Как именно применялся этот волшебный жезл исполнителями гомеровских поэм? Источники не дают нам ясного представления. «Сотканное жезлом сказание (μῦθος[12])», – говорит поэт III века до н. э. Каллимах, соединяя в этом образе обе этимологии: рапсод – сшиватель песен и рапсод – владелец жезла-рабдоса. Описатель эллинских древностей Павсаний подтверждает связь терминов «рапсод» и «рабдос». Самое раннее свидетельство – у Пиндара, поэта V века до н. э., который был одним из ближайших к Гомеру звеньев цепи. У него мы найдем множество гомеровских образов, сравнений, даже намеков, прочитанных, осмысленных и претворённых в собственные стихи.
Аякс-богатырь, рассказывает Пиндар, прославлен по всему миру Гомером, который верно описал его доблесть, «по жезлу выразив божественных слов в песни потомству» (Истм. III (IV), 55–57). (Да, Пиндар был великим мастером сложных словоплетений.) Эти строки особенно ценны для нас, поскольку представляют Гомера рапсодом не в смысле соединителя прежде сочиненных песен, как зачастую он воспринимался в науке XIX–XX веков, а импровизатором с жезлом в руках, создающим интерактивную, вовлекающую зрителей – и потомков – иллюзию.
Кэтрин Кретлер в книге «Шоу одного человека»[13] предлагает нам вообразить, как жезл очерчивает круг, внутри которого рапсод выкликает тени умерших – тех, кто давным-давно жил, страдал, совершал подвиги, ждал домой любимых, – оживляет миновавшие события, то повествуя о них, то передавая речь кому-то из вызванных призраков. Взмахом жезла певец рушит «четвертую стену», требуя соучастия от зрителей. Всё, что знали современники Гомера и следующие поколения слушателей, – традиционное употребление сравнений, символику, связанную с луком, щитом, кораблем и ткацким станком, различные варианты мифа, способы истолкования знаков и намеков – всё востребовано в интерактивном спектакле. И пока Гомер рассказывал свою версию мифа, слушатели мысленно достраивали другие варианты. Когда поэт сравнением соединял два мира, люди вокруг совершали такое же усилие – выбора и соединения[14].
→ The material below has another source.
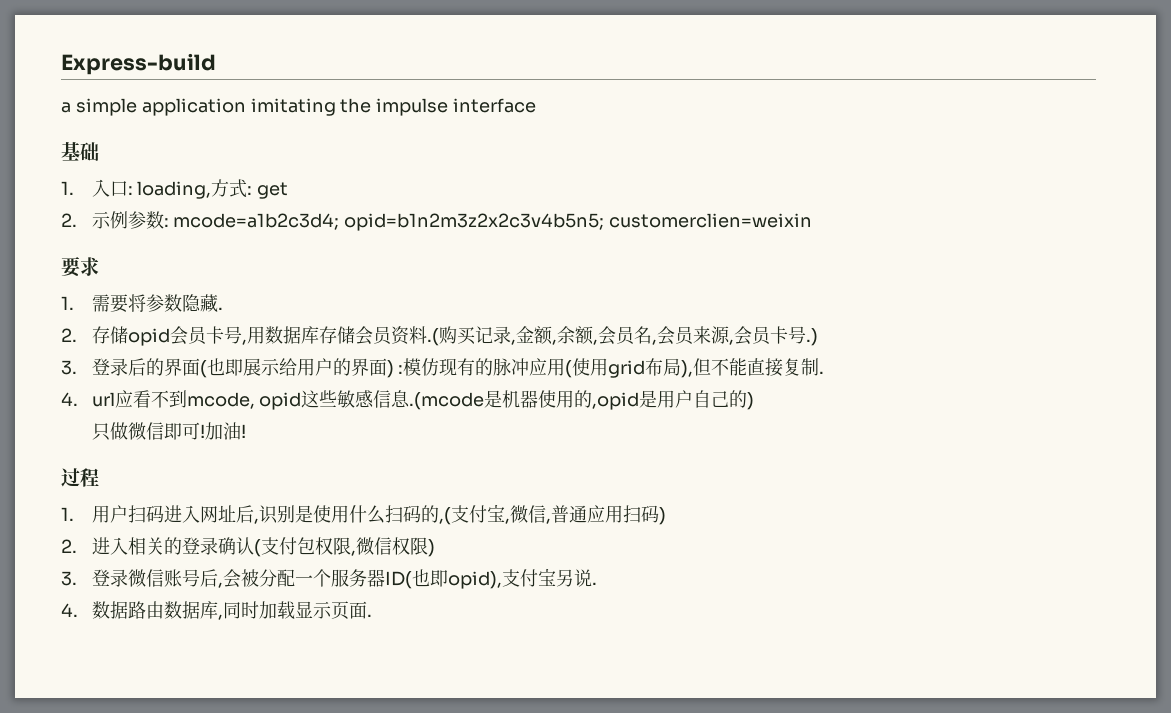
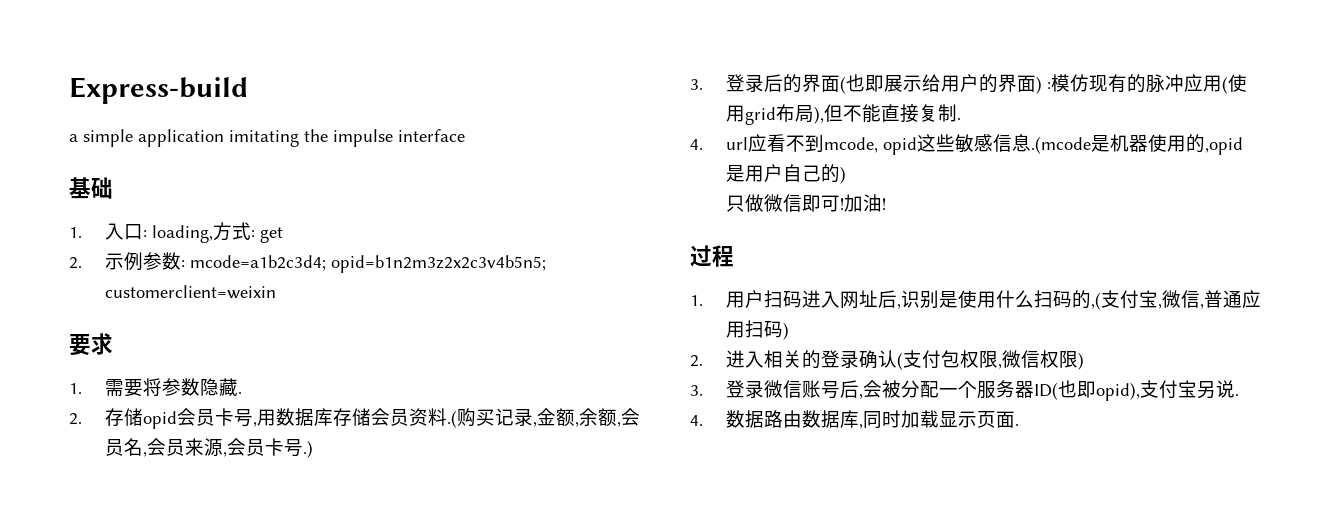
[609,213,813,228] customerclien=weixin -> [105,285,277,299] customerclient=weixin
Конечно, у современников Гомера и еще у многих поколений древних греков было огромное преимущество перед нами: они знали все версии мифов, не раз слышали различные вариации традиционных сравнений, говорили на одном языке со своими поэтами. Они очень быстро, не отставая от рапсода, достраивали трехмерное зрелище, в котором полноту значения имело и то, что сказано, и то, о чем поэт решил умолчать. Ткань состоит из переплетающихся нитей основы и утка́; текстура определяется толщиной и плотностью нитей, а также и размерами отверстий между ними; разноцветные нити постепенно образуют узор и фон. И для исследователей Гомера, и для читателей проблема именно в отверстиях – мы наглядно видим, что́ Гомер сказал, но не знаем, где и как он что-то пропустил и как эти пропуски воспринимались первыми слушателями, к какой со-работе побуждали их.